Things I'm going to do:
-Watch Madagascar
-Have tea with Heln
-See Christina
-Apply for some jobs
-Go to WINZ
-See the specialist about my nose polyps
etc etc

oh shutup already, you're so annoying!!

the best dictionary in the world

Alright, I know some of you have been dying of curiosity to know about my new dictionary. Well today is your lucky day!

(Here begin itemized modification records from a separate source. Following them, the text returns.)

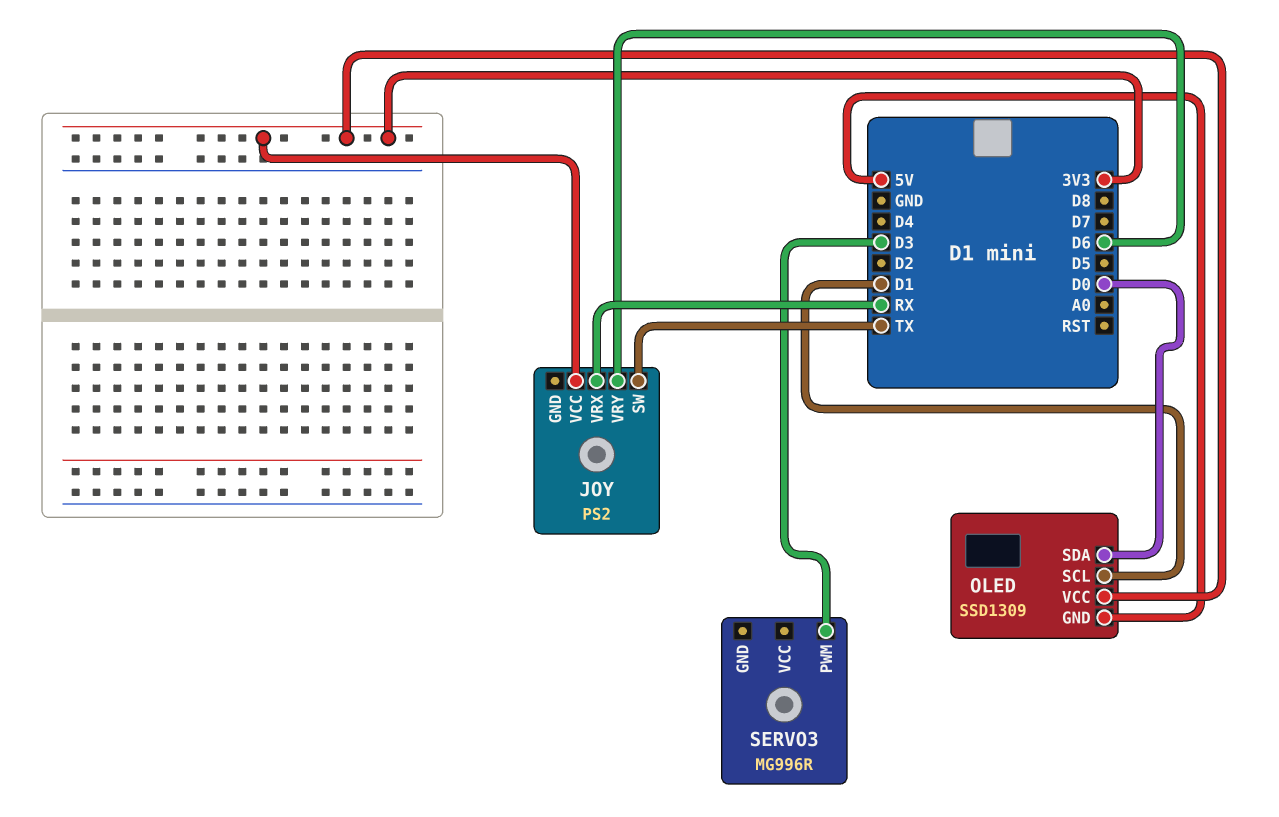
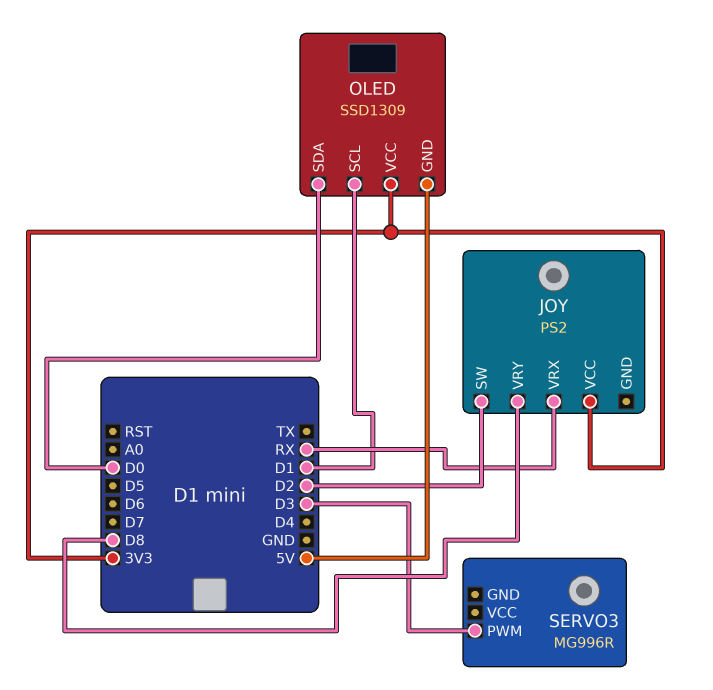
JOY pin SW: TX -> D2
JOY pin VRY: D6 -> D8

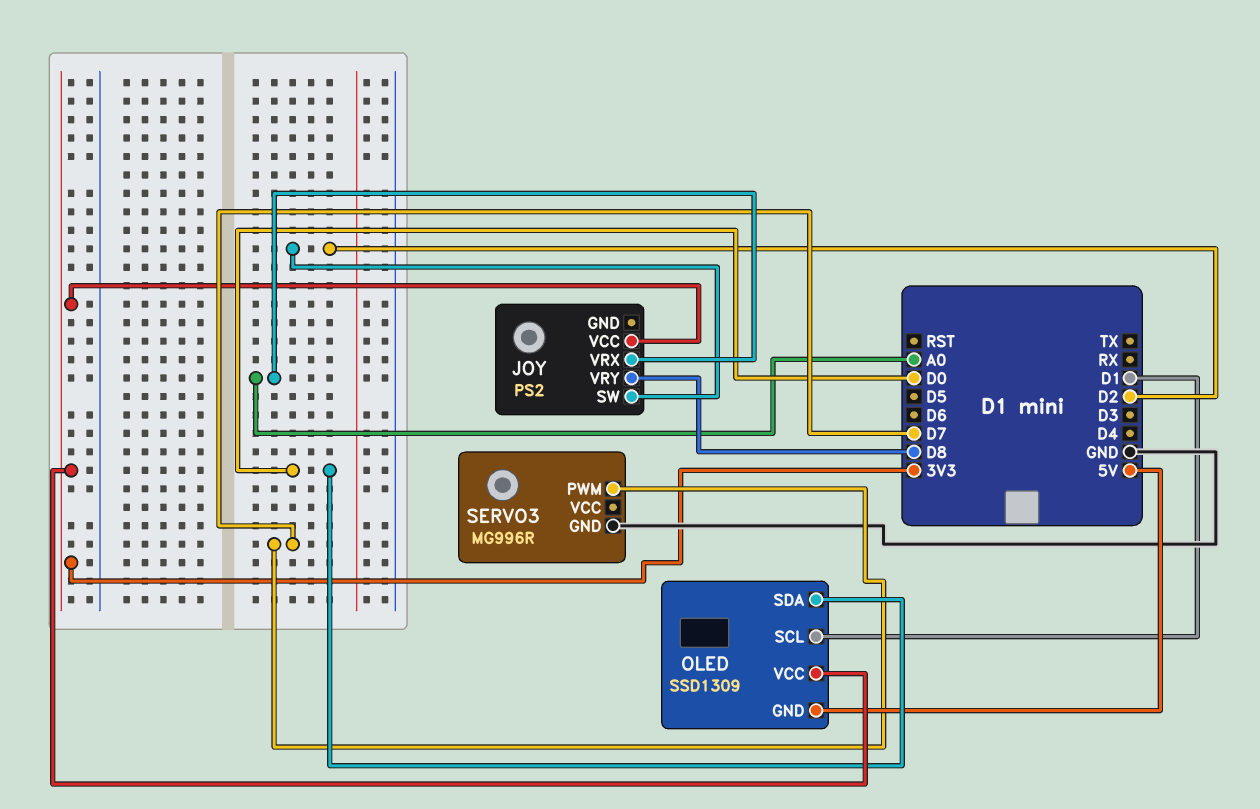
JOY pin VRX: RX -> A0
SERVO3 pin GND: none -> GND
SERVO3 pin PWM: D3 -> D7

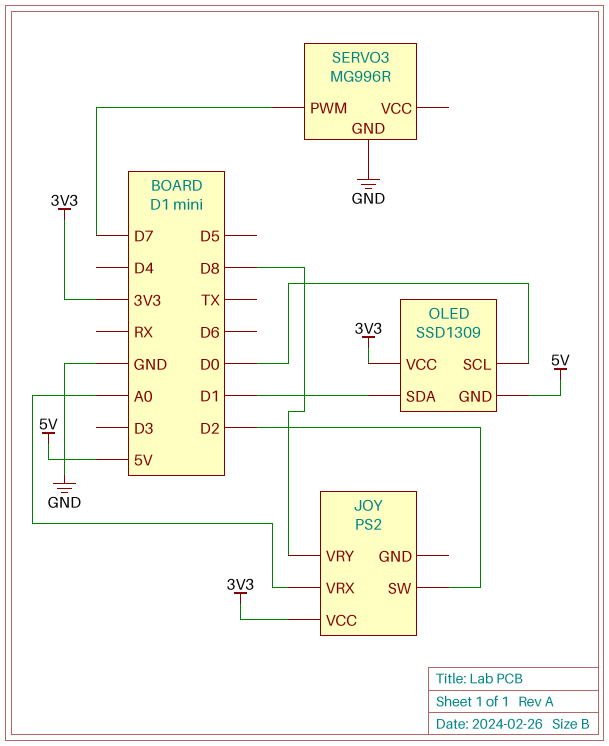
OLED pin SCL: D1 -> D0
OLED pin SDA: D0 -> D1

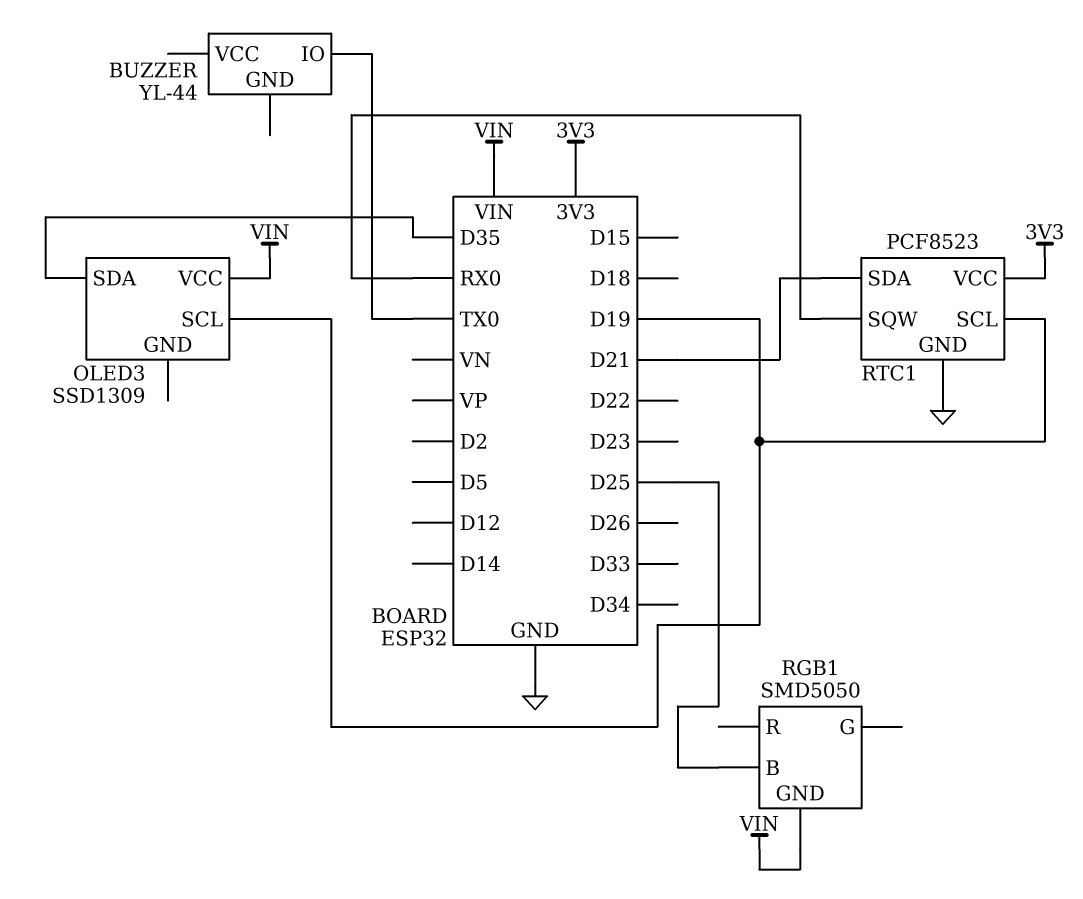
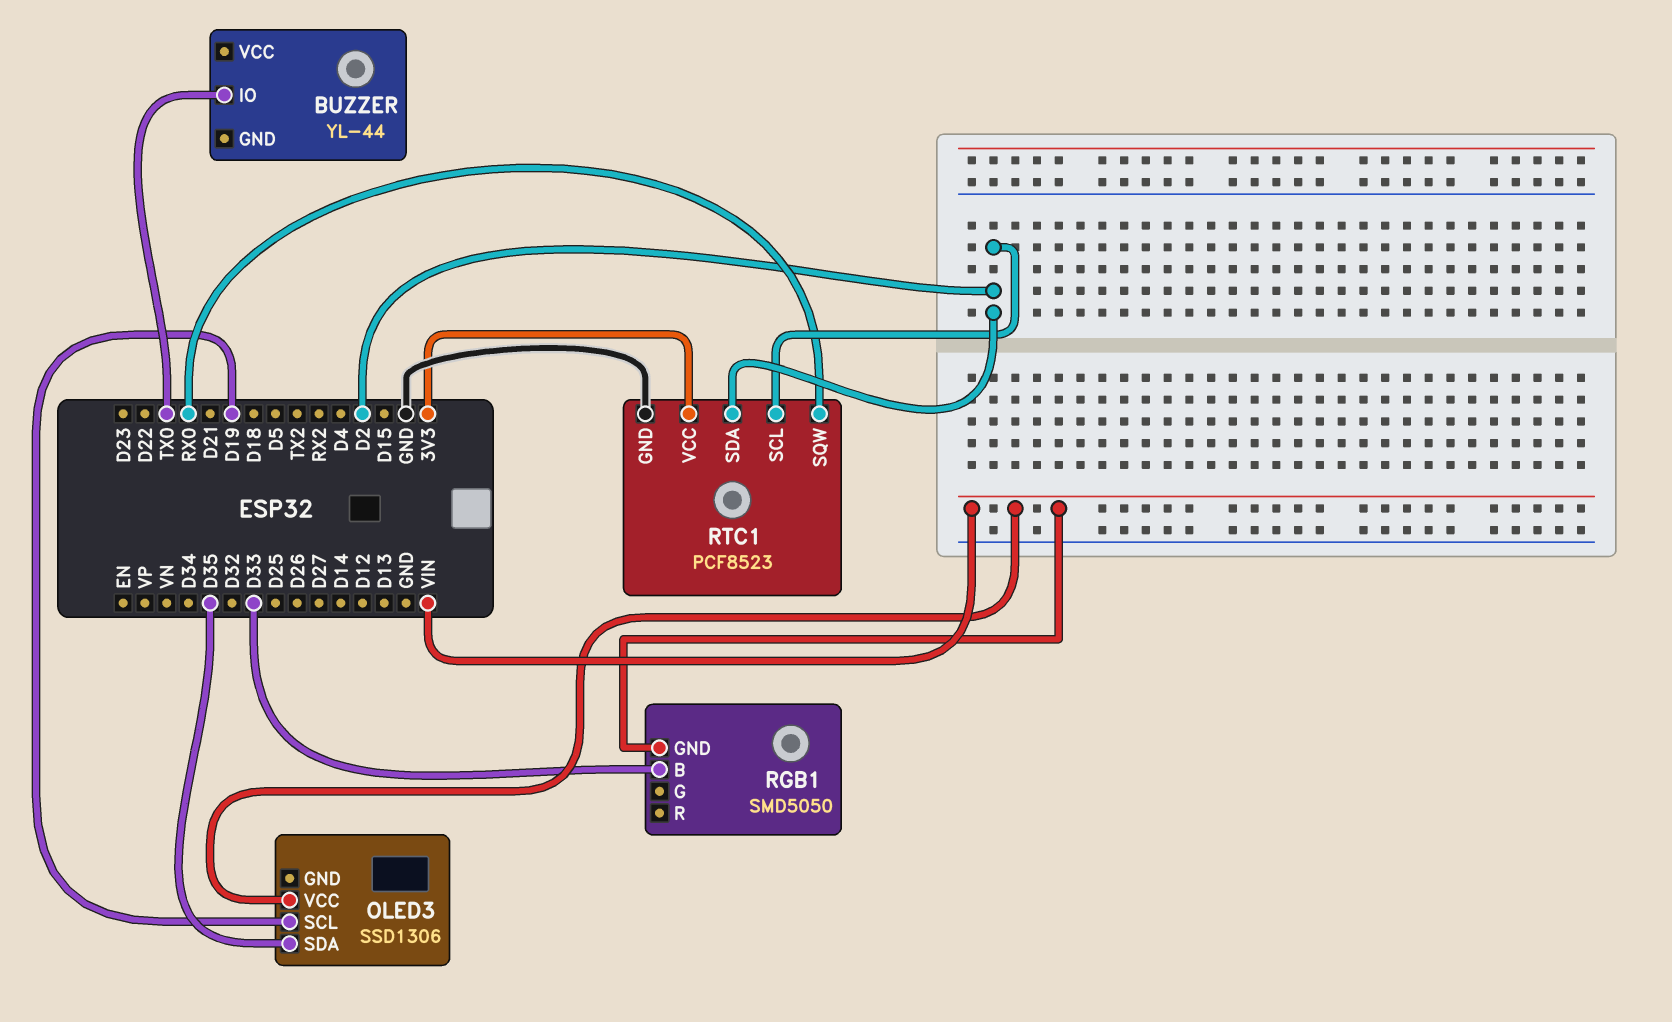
OLED3: SSD1309 -> SSD1306
RGB1 pin B: D25 -> D33
RTC1 pin SCL: D19 -> D2
RTC1 pin SDA: D21 -> D2

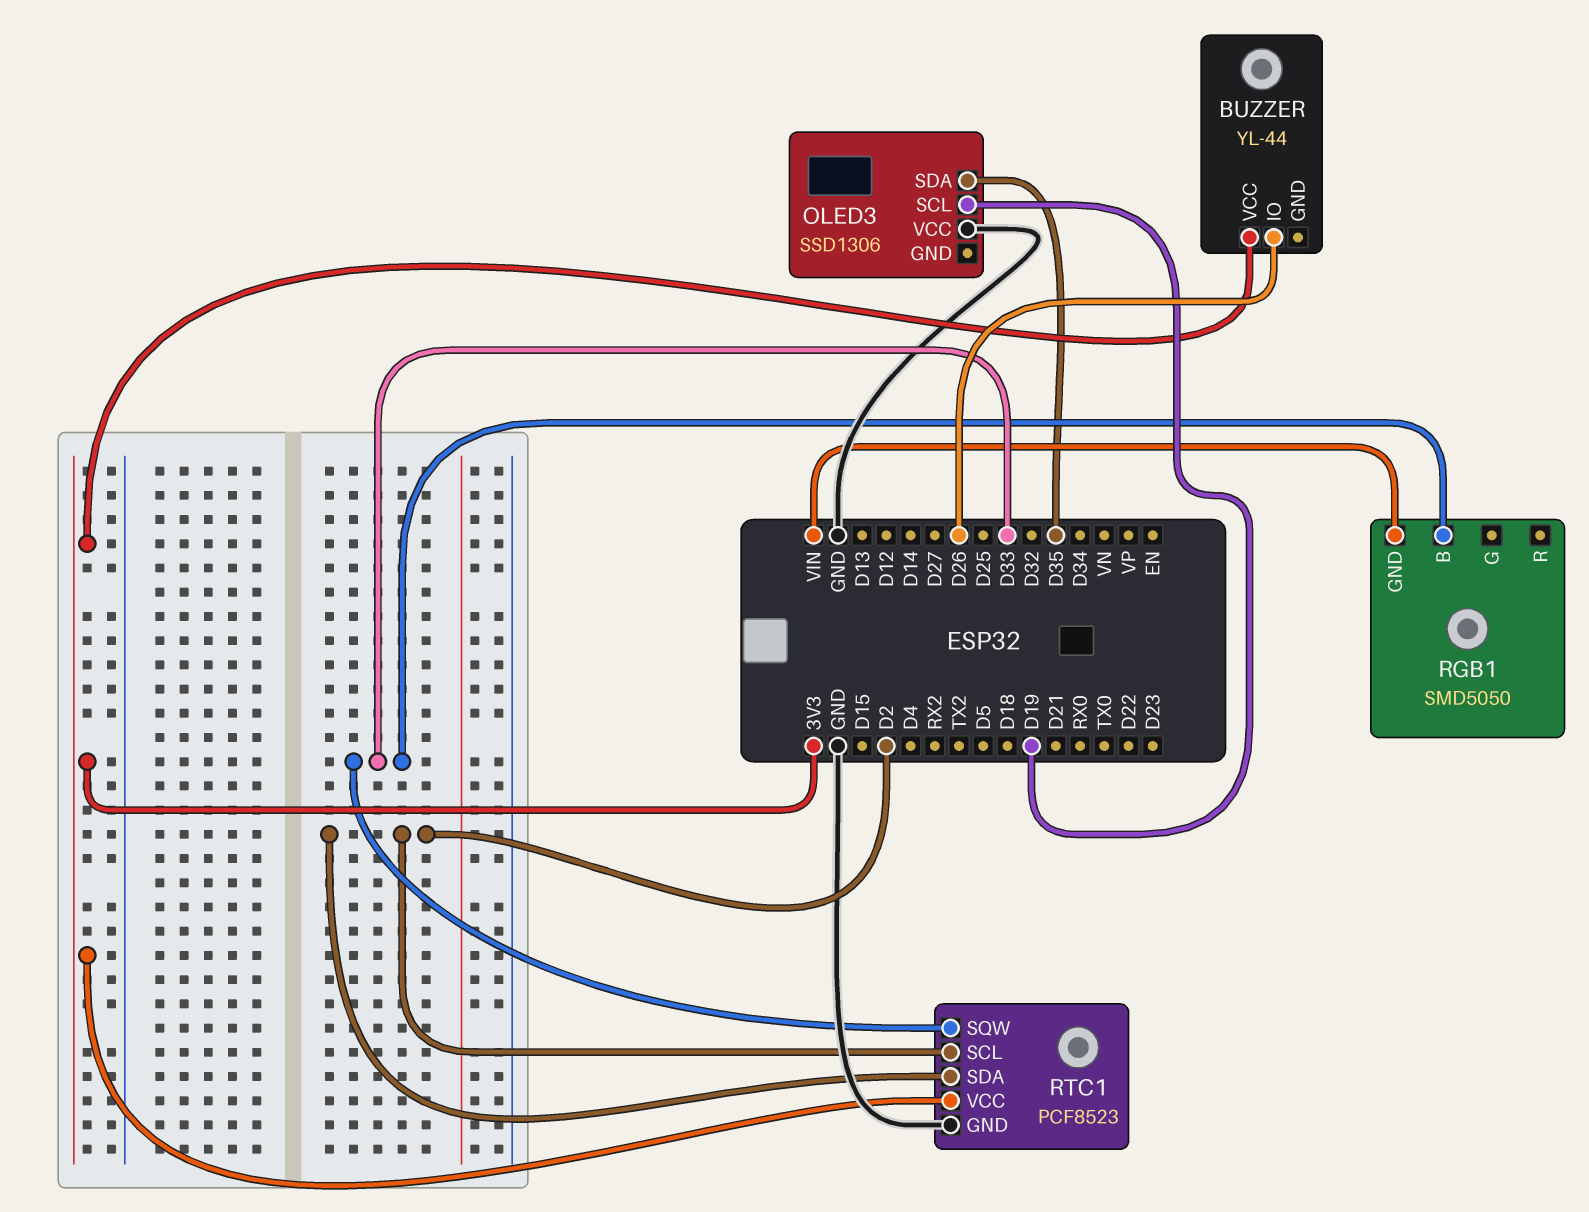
BUZZER pin IO: TX0 -> D26
BUZZER pin VCC: none -> 3V3
OLED3 pin VCC: VIN -> GND
RTC1 pin SQW: RX0 -> D33

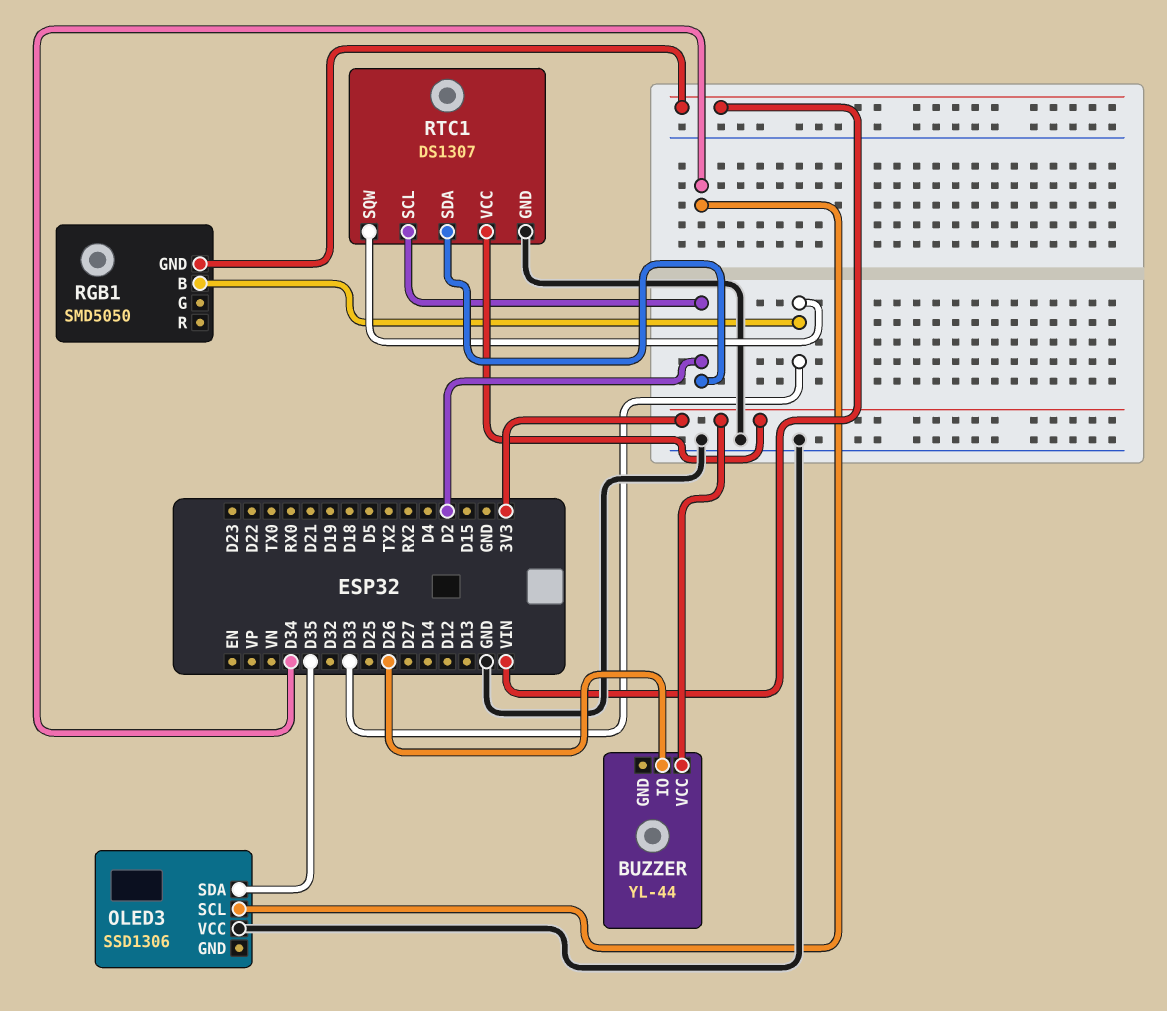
OLED3 pin SCL: D19 -> D34
RTC1: PCF8523 -> DS1307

I am a geek, and I love dictionaries. I love sitting and browsing through them. For Christmas I got some whitcoulls vouchers, and so off I went to buy the dictionary of awesomeness. Now I am usually an OED person, rather than a Collins, but the Collins ones were silver and pretty, and there were many varieties to choose from. The Oxford ones were more pricey and there wasn't such a big selection. Then I found it, my beloved dictionary. Its a Penguin, and is chunky and white. It has over 1600 pages of words, happy words. It has definitions for weblog and gutted, has suggested pronounciation, word origins, and even quotes from famous authors. For $40 I am very happy. So happy that I sometimes sit down and just look up words to see what my lovely new dictionary says about them.